The principle is simple: when having written a chunk always wait for the Ack to come back before sending the next chunk. While waiting we switch behavior such that new incoming data are buffered. The helper functions used are a bit lengthy but not complicated:

Scala
sourceprivate def buffer(data: ByteString): Unit = {
  storage :+= data
  stored += data.size

  if (stored > maxStored) {
    log.warning(s"drop connection to [$remote] (buffer overrun)")
    context.stop(self)

  } else if (stored > highWatermark) {
    log.debug(s"suspending reading")
    connection ! SuspendReading
    suspended = true
  }
}

private def acknowledge(): Unit = {
  require(storage.nonEmpty, "storage was empty")

  val size = storage(0).size
  stored -= size
  transferred += size

  storage = storage.drop(1)

  if (suspended && stored < lowWatermark) {
    log.debug("resuming reading")
    connection ! ResumeReading
    suspended = false
  }

  if (storage.isEmpty) {
    if (closing) context.stop(self)

• **Work instructions**
In the passage on Ack-based writing, what does the buffer function do when stored exceeds highWatermark but not maxStored?

• **Data extract**
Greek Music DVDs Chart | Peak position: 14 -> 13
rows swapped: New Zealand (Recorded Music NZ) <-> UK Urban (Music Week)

• **Problem solution**
It logs "suspending reading," sends SuspendReading to the connection, and sets suspended to true.